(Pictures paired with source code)
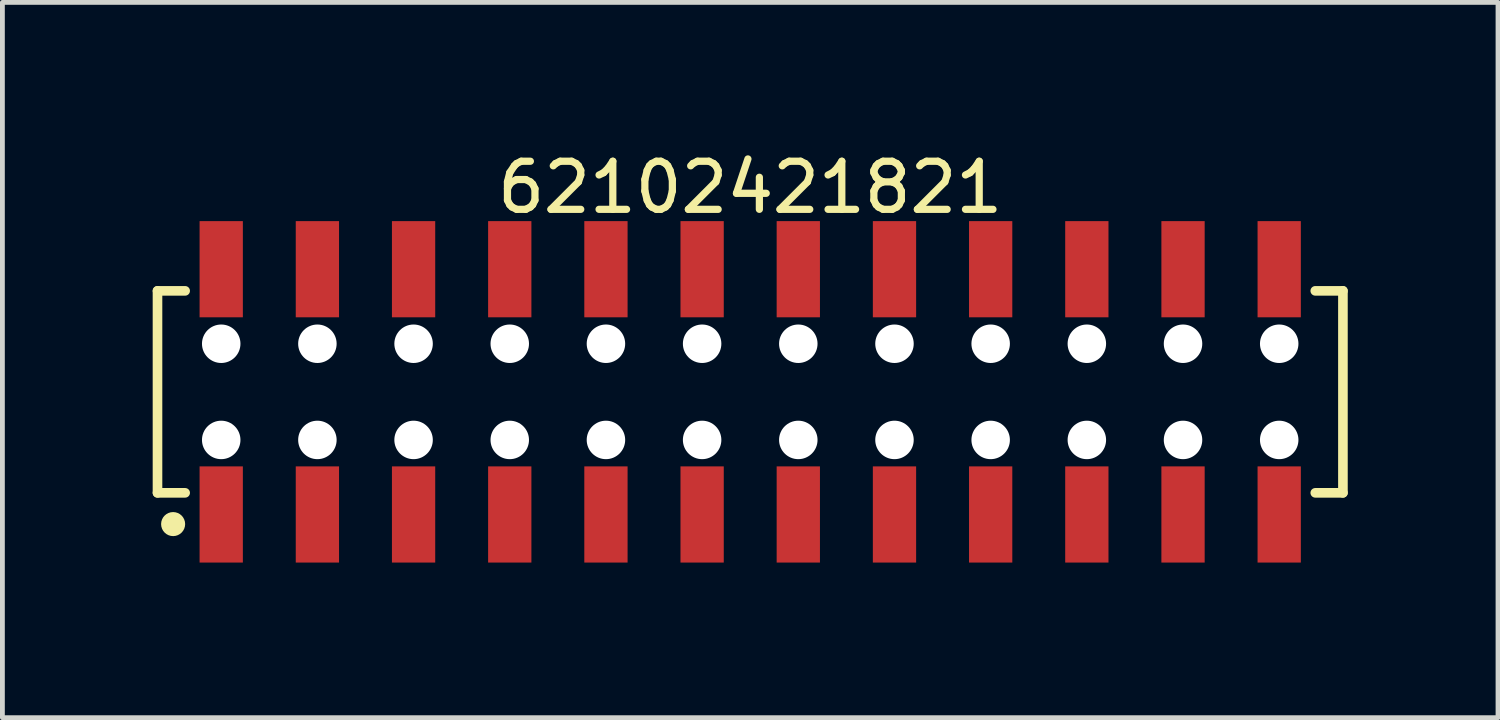
<source format=kicad_pcb>
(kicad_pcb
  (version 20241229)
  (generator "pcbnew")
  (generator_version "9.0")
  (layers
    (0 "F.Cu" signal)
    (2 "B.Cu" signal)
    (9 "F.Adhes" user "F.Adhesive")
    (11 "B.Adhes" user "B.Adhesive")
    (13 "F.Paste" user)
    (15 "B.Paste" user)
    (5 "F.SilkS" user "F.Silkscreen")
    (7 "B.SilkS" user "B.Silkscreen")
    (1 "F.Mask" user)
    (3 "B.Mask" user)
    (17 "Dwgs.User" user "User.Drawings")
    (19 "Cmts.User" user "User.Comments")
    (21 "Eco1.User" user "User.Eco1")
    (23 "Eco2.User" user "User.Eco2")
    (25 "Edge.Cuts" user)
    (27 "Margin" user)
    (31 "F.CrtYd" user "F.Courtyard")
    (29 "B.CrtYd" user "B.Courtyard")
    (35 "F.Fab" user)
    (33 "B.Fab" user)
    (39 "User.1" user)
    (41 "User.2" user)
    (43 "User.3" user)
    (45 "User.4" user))
  (footprint "62102421821"
    (layer "F.Cu")
    (at 12.55 5.098)
    (property "Reference" "62102421821" (at 0 -4.25 0) (layer "F.SilkS") (effects (font (size 1 1) (thickness 0.15))))
    (fp_line (start -12.325 -2.1) (end -11.75 -2.1) (stroke (width 0.2) (type solid)) (layer "F.SilkS"))
    (fp_line (start -12.325 2.1) (end -12.325 -2.1) (stroke (width 0.2) (type solid)) (layer "F.SilkS"))
    (fp_line (start -12.325 2.1) (end -11.75 2.1) (stroke (width 0.2) (type solid)) (layer "F.SilkS"))
    (fp_line (start 11.75 -2.1) (end 12.325 -2.1) (stroke (width 0.2) (type solid)) (layer "F.SilkS"))
    (fp_line (start 11.75 2.1) (end 12.325 2.1) (stroke (width 0.2) (type solid)) (layer "F.SilkS"))
    (fp_line (start 12.325 2.1) (end 12.325 -2.1) (stroke (width 0.2) (type solid)) (layer "F.SilkS"))
    (fp_circle (center -12 2.75) (end -12 2.625) (stroke (width 0.25) (type solid)) (fill no) (layer "F.SilkS"))
    (fp_line (start -12.525 -3.75) (end 12.525 -3.75) (stroke (width 0.05) (type solid)) (layer "Eco2.User"))
    (fp_line (start -12.525 3.75) (end -12.525 -3.75) (stroke (width 0.05) (type solid)) (layer "Eco2.User"))
    (fp_line (start -12.525 3.75) (end 12.525 3.75) (stroke (width 0.05) (type solid)) (layer "Eco2.User"))
    (fp_line (start -12.15 -2) (end 12.15 -2) (stroke (width 0.1) (type solid)) (layer "Eco2.User"))
    (fp_line (start -12.15 2) (end -12.15 -2) (stroke (width 0.1) (type solid)) (layer "Eco2.User"))
    (fp_line (start -12.15 2) (end 12.15 2) (stroke (width 0.1) (type solid)) (layer "Eco2.User"))
    (fp_line (start -11.25 -3) (end -10.75 -3) (stroke (width 0.1) (type solid)) (layer "Eco2.User"))
    (fp_line (start -11.25 -2) (end -11.25 -3) (stroke (width 0.1) (type solid)) (layer "Eco2.User"))
    (fp_line (start -11.25 3) (end -11.25 2) (stroke (width 0.1) (type solid)) (layer "Eco2.User"))
    (fp_line (start -11.25 3) (end -10.75 3) (stroke (width 0.1) (type solid)) (layer "Eco2.User"))
    (fp_line (start -10.75 -2) (end -10.75 -3) (stroke (width 0.1) (type solid)) (layer "Eco2.User"))
    (fp_line (start -10.75 3) (end -10.75 2) (stroke (width 0.1) (type solid)) (layer "Eco2.User"))
    (fp_line (start -9.25 -3) (end -8.75 -3) (stroke (width 0.1) (type solid)) (layer "Eco2.User"))
    (fp_line (start -9.25 -2) (end -9.25 -3) (stroke (width 0.1) (type solid)) (layer "Eco2.User"))
    (fp_line (start -9.25 3) (end -9.25 2) (stroke (width 0.1) (type solid)) (layer "Eco2.User"))
    (fp_line (start -9.25 3) (end -8.75 3) (stroke (width 0.1) (type solid)) (layer "Eco2.User"))
    (fp_line (start -8.75 -2) (end -8.75 -3) (stroke (width 0.1) (type solid)) (layer "Eco2.User"))
    (fp_line (start -8.75 3) (end -8.75 2) (stroke (width 0.1) (type solid)) (layer "Eco2.User"))
    (fp_line (start -7.25 -3) (end -6.75 -3) (stroke (width 0.1) (type solid)) (layer "Eco2.User"))
    (fp_line (start -7.25 -2) (end -7.25 -3) (stroke (width 0.1) (type solid)) (layer "Eco2.User"))
    (fp_line (start -7.25 3) (end -7.25 2) (stroke (width 0.1) (type solid)) (layer "Eco2.User"))
    (fp_line (start -7.25 3) (end -6.75 3) (stroke (width 0.1) (type solid)) (layer "Eco2.User"))
    (fp_line (start -6.75 -2) (end -6.75 -3) (stroke (width 0.1) (type solid)) (layer "Eco2.User"))
    (fp_line (start -6.75 3) (end -6.75 2) (stroke (width 0.1) (type solid)) (layer "Eco2.User"))
    (fp_line (start -5.25 -3) (end -4.75 -3) (stroke (width 0.1) (type solid)) (layer "Eco2.User"))
    (fp_line (start -5.25 -2) (end -5.25 -3) (stroke (width 0.1) (type solid)) (layer "Eco2.User"))
    (fp_line (start -5.25 3) (end -5.25 2) (stroke (width 0.1) (type solid)) (layer "Eco2.User"))
    (fp_line (start -5.25 3) (end -4.75 3) (stroke (width 0.1) (type solid)) (layer "Eco2.User"))
    (fp_line (start -4.75 -2) (end -4.75 -3) (stroke (width 0.1) (type solid)) (layer "Eco2.User"))
    (fp_line (start -4.75 3) (end -4.75 2) (stroke (width 0.1) (type solid)) (layer "Eco2.User"))
    (fp_line (start -3.25 -3) (end -2.75 -3) (stroke (width 0.1) (type solid)) (layer "Eco2.User"))
    (fp_line (start -3.25 -2) (end -3.25 -3) (stroke (width 0.1) (type solid)) (layer "Eco2.User"))
    (fp_line (start -3.25 3) (end -3.25 2) (stroke (width 0.1) (type solid)) (layer "Eco2.User"))
    (fp_line (start -3.25 3) (end -2.75 3) (stroke (width 0.1) (type solid)) (layer "Eco2.User"))
    (fp_line (start -2.75 -2) (end -2.75 -3) (stroke (width 0.1) (type solid)) (layer "Eco2.User"))
    (fp_line (start -2.75 3) (end -2.75 2) (stroke (width 0.1) (type solid)) (layer "Eco2.User"))
    (fp_line (start -1.25 -3) (end -0.75 -3) (stroke (width 0.1) (type solid)) (layer "Eco2.User"))
    (fp_line (start -1.25 -2) (end -1.25 -3) (stroke (width 0.1) (type solid)) (layer "Eco2.User"))
    (fp_line (start -1.25 3) (end -1.25 2) (stroke (width 0.1) (type solid)) (layer "Eco2.User"))
    (fp_line (start -1.25 3) (end -0.75 3) (stroke (width 0.1) (type solid)) (layer "Eco2.User"))
    (fp_line (start -0.75 -2) (end -0.75 -3) (stroke (width 0.1) (type solid)) (layer "Eco2.User"))
    (fp_line (start -0.75 3) (end -0.75 2) (stroke (width 0.1) (type solid)) (layer "Eco2.User"))
    (fp_line (start -0.5 0) (end 0.5 0) (stroke (width 0.05) (type solid)) (layer "Eco2.User"))
    (fp_line (start 0 0.5) (end 0 -0.5) (stroke (width 0.05) (type solid)) (layer "Eco2.User"))
    (fp_line (start 0.75 -3) (end 1.25 -3) (stroke (width 0.1) (type solid)) (layer "Eco2.User"))
    (fp_line (start 0.75 -2) (end 0.75 -3) (stroke (width 0.1) (type solid)) (layer "Eco2.User"))
    (fp_line (start 0.75 3) (end 0.75 2) (stroke (width 0.1) (type solid)) (layer "Eco2.User"))
    (fp_line (start 0.75 3) (end 1.25 3) (stroke (width 0.1) (type solid)) (layer "Eco2.User"))
    (fp_line (start 1.25 -2) (end 1.25 -3) (stroke (width 0.1) (type solid)) (layer "Eco2.User"))
    (fp_line (start 1.25 3) (end 1.25 2) (stroke (width 0.1) (type solid)) (layer "Eco2.User"))
    (fp_line (start 2.75 -3) (end 3.25 -3) (stroke (width 0.1) (type solid)) (layer "Eco2.User"))
    (fp_line (start 2.75 -2) (end 2.75 -3) (stroke (width 0.1) (type solid)) (layer "Eco2.User"))
    (fp_line (start 2.75 3) (end 2.75 2) (stroke (width 0.1) (type solid)) (layer "Eco2.User"))
    (fp_line (start 2.75 3) (end 3.25 3) (stroke (width 0.1) (type solid)) (layer "Eco2.User"))
    (fp_line (start 3.25 -2) (end 3.25 -3) (stroke (width 0.1) (type solid)) (layer "Eco2.User"))
    (fp_line (start 3.25 3) (end 3.25 2) (stroke (width 0.1) (type solid)) (layer "Eco2.User"))
    (fp_line (start 4.75 -3) (end 5.25 -3) (stroke (width 0.1) (type solid)) (layer "Eco2.User"))
    (fp_line (start 4.75 -2) (end 4.75 -3) (stroke (width 0.1) (type solid)) (layer "Eco2.User"))
    (fp_line (start 4.75 3) (end 4.75 2) (stroke (width 0.1) (type solid)) (layer "Eco2.User"))
    (fp_line (start 4.75 3) (end 5.25 3) (stroke (width 0.1) (type solid)) (layer "Eco2.User"))
    (fp_line (start 5.25 -2) (end 5.25 -3) (stroke (width 0.1) (type solid)) (layer "Eco2.User"))
    (fp_line (start 5.25 3) (end 5.25 2) (stroke (width 0.1) (type solid)) (layer "Eco2.User"))
    (fp_line (start 6.75 -3) (end 7.25 -3) (stroke (width 0.1) (type solid)) (layer "Eco2.User"))
    (fp_line (start 6.75 -2) (end 6.75 -3) (stroke (width 0.1) (type solid)) (layer "Eco2.User"))
    (fp_line (start 6.75 3) (end 6.75 2) (stroke (width 0.1) (type solid)) (layer "Eco2.User"))
    (fp_line (start 6.75 3) (end 7.25 3) (stroke (width 0.1) (type solid)) (layer "Eco2.User"))
    (fp_line (start 7.25 -2) (end 7.25 -3) (stroke (width 0.1) (type solid)) (layer "Eco2.User"))
    (fp_line (start 7.25 3) (end 7.25 2) (stroke (width 0.1) (type solid)) (layer "Eco2.User"))
    (fp_line (start 8.75 -3) (end 9.25 -3) (stroke (width 0.1) (type solid)) (layer "Eco2.User"))
    (fp_line (start 8.75 -2) (end 8.75 -3) (stroke (width 0.1) (type solid)) (layer "Eco2.User"))
    (fp_line (start 8.75 3) (end 8.75 2) (stroke (width 0.1) (type solid)) (layer "Eco2.User"))
    (fp_line (start 8.75 3) (end 9.25 3) (stroke (width 0.1) (type solid)) (layer "Eco2.User"))
    (fp_line (start 9.25 -2) (end 9.25 -3) (stroke (width 0.1) (type solid)) (layer "Eco2.User"))
    (fp_line (start 9.25 3) (end 9.25 2) (stroke (width 0.1) (type solid)) (layer "Eco2.User"))
    (fp_line (start 10.75 -3) (end 11.25 -3) (stroke (width 0.1) (type solid)) (layer "Eco2.User"))
    (fp_line (start 10.75 -2) (end 10.75 -3) (stroke (width 0.1) (type solid)) (layer "Eco2.User"))
    (fp_line (start 10.75 3) (end 10.75 2) (stroke (width 0.1) (type solid)) (layer "Eco2.User"))
    (fp_line (start 10.75 3) (end 11.25 3) (stroke (width 0.1) (type solid)) (layer "Eco2.User"))
    (fp_line (start 11.25 -2) (end 11.25 -3) (stroke (width 0.1) (type solid)) (layer "Eco2.User"))
    (fp_line (start 11.25 3) (end 11.25 2) (stroke (width 0.1) (type solid)) (layer "Eco2.User"))
    (fp_line (start 12.15 2) (end 12.15 -2) (stroke (width 0.1) (type solid)) (layer "Eco2.User"))
    (fp_line (start 12.525 3.75) (end 12.525 -3.75) (stroke (width 0.05) (type solid)) (layer "Eco2.User"))
    (fp_text user "${REFERENCE}" (at 0.1 -0.131 0) (unlocked yes) (layer "User.3") (effects (font (size 1 1) (thickness 0.1))))
    (pad "" np_thru_hole circle (at -11 -1) (size 0.8 0.8) (drill 0.8) (layers "*.Cu" "*.Mask"))
    (pad "" np_thru_hole circle (at -11 1) (size 0.8 0.8) (drill 0.8) (layers "*.Cu" "*.Mask"))
    (pad "" np_thru_hole circle (at -9 -1) (size 0.8 0.8) (drill 0.8) (layers "*.Cu" "*.Mask"))
    (pad "" np_thru_hole circle (at -9 1) (size 0.8 0.8) (drill 0.8) (layers "*.Cu" "*.Mask"))
    (pad "" np_thru_hole circle (at -7 -1) (size 0.8 0.8) (drill 0.8) (layers "*.Cu" "*.Mask"))
    (pad "" np_thru_hole circle (at -7 1) (size 0.8 0.8) (drill 0.8) (layers "*.Cu" "*.Mask"))
    (pad "" np_thru_hole circle (at -5 -1) (size 0.8 0.8) (drill 0.8) (layers "*.Cu" "*.Mask"))
    (pad "" np_thru_hole circle (at -5 1) (size 0.8 0.8) (drill 0.8) (layers "*.Cu" "*.Mask"))
    (pad "" np_thru_hole circle (at -3 -1) (size 0.8 0.8) (drill 0.8) (layers "*.Cu" "*.Mask"))
    (pad "" np_thru_hole circle (at -3 1) (size 0.8 0.8) (drill 0.8) (layers "*.Cu" "*.Mask"))
    (pad "" np_thru_hole circle (at -1 -1) (size 0.8 0.8) (drill 0.8) (layers "*.Cu" "*.Mask"))
    (pad "" np_thru_hole circle (at -1 1) (size 0.8 0.8) (drill 0.8) (layers "*.Cu" "*.Mask"))
    (pad "" np_thru_hole circle (at 1 -1) (size 0.8 0.8) (drill 0.8) (layers "*.Cu" "*.Mask"))
    (pad "" np_thru_hole circle (at 1 1) (size 0.8 0.8) (drill 0.8) (layers "*.Cu" "*.Mask"))
    (pad "" np_thru_hole circle (at 3 -1) (size 0.8 0.8) (drill 0.8) (layers "*.Cu" "*.Mask"))
    (pad "" np_thru_hole circle (at 3 1) (size 0.8 0.8) (drill 0.8) (layers "*.Cu" "*.Mask"))
    (pad "" np_thru_hole circle (at 5 -1) (size 0.8 0.8) (drill 0.8) (layers "*.Cu" "*.Mask"))
    (pad "" np_thru_hole circle (at 5 1) (size 0.8 0.8) (drill 0.8) (layers "*.Cu" "*.Mask"))
    (pad "" np_thru_hole circle (at 7 -1) (size 0.8 0.8) (drill 0.8) (layers "*.Cu" "*.Mask"))
    (pad "" np_thru_hole circle (at 7 1) (size 0.8 0.8) (drill 0.8) (layers "*.Cu" "*.Mask"))
    (pad "" np_thru_hole circle (at 9 -1) (size 0.8 0.8) (drill 0.8) (layers "*.Cu" "*.Mask"))
    (pad "" np_thru_hole circle (at 9 1) (size 0.8 0.8) (drill 0.8) (layers "*.Cu" "*.Mask"))
    (pad "" np_thru_hole circle (at 11 -1) (size 0.8 0.8) (drill 0.8) (layers "*.Cu" "*.Mask"))
    (pad "" np_thru_hole circle (at 11 1) (size 0.8 0.8) (drill 0.8) (layers "*.Cu" "*.Mask"))
    (pad "1" smd rect (at -11 2.55) (size 0.9 2) (layers "F.Cu" "F.Mask" "F.Paste"))
    (pad "2" smd rect (at -11 -2.55) (size 0.9 2) (layers "F.Cu" "F.Mask" "F.Paste"))
    (pad "3" smd rect (at -9 2.55) (size 0.9 2) (layers "F.Cu" "F.Mask" "F.Paste"))
    (pad "4" smd rect (at -9 -2.55) (size 0.9 2) (layers "F.Cu" "F.Mask" "F.Paste"))
    (pad "5" smd rect (at -7 2.55) (size 0.9 2) (layers "F.Cu" "F.Mask" "F.Paste"))
    (pad "6" smd rect (at -7 -2.55) (size 0.9 2) (layers "F.Cu" "F.Mask" "F.Paste"))
    (pad "7" smd rect (at -5 2.55) (size 0.9 2) (layers "F.Cu" "F.Mask" "F.Paste"))
    (pad "8" smd rect (at -5 -2.55) (size 0.9 2) (layers "F.Cu" "F.Mask" "F.Paste"))
    (pad "9" smd rect (at -3 2.55) (size 0.9 2) (layers "F.Cu" "F.Mask" "F.Paste"))
    (pad "10" smd rect (at -3 -2.55) (size 0.9 2) (layers "F.Cu" "F.Mask" "F.Paste"))
    (pad "11" smd rect (at -1 2.55) (size 0.9 2) (layers "F.Cu" "F.Mask" "F.Paste"))
    (pad "12" smd rect (at -1 -2.55) (size 0.9 2) (layers "F.Cu" "F.Mask" "F.Paste"))
    (pad "13" smd rect (at 1 2.55) (size 0.9 2) (layers "F.Cu" "F.Mask" "F.Paste"))
    (pad "14" smd rect (at 1 -2.55) (size 0.9 2) (layers "F.Cu" "F.Mask" "F.Paste"))
    (pad "15" smd rect (at 3 2.55) (size 0.9 2) (layers "F.Cu" "F.Mask" "F.Paste"))
    (pad "16" smd rect (at 3 -2.55) (size 0.9 2) (layers "F.Cu" "F.Mask" "F.Paste"))
    (pad "17" smd rect (at 5 2.55) (size 0.9 2) (layers "F.Cu" "F.Mask" "F.Paste"))
    (pad "18" smd rect (at 5 -2.55) (size 0.9 2) (layers "F.Cu" "F.Mask" "F.Paste"))
    (pad "19" smd rect (at 7 2.55) (size 0.9 2) (layers "F.Cu" "F.Mask" "F.Paste"))
    (pad "20" smd rect (at 7 -2.55) (size 0.9 2) (layers "F.Cu" "F.Mask" "F.Paste"))
    (pad "21" smd rect (at 9 2.55) (size 0.9 2) (layers "F.Cu" "F.Mask" "F.Paste"))
    (pad "22" smd rect (at 9 -2.55) (size 0.9 2) (layers "F.Cu" "F.Mask" "F.Paste"))
    (pad "23" smd rect (at 11 2.55) (size 0.9 2) (layers "F.Cu" "F.Mask" "F.Paste"))
    (pad "24" smd rect (at 11 -2.55) (size 0.9 2) (layers "F.Cu" "F.Mask" "F.Paste")))
  (gr_rect
    (start -3 -3)
    (end 28.1 11.873)
    (stroke (width 0.1) (type default))
    (fill no)
    (layer "Edge.Cuts")))
</source>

EXERCISE DIRECTIONS:
Every line above that carries the string "Adhesive" should be copied.

RESPONSE AREA:
    (9 "F.Adhes" user "F.Adhesive")
    (11 "B.Adhes" user "B.Adhesive")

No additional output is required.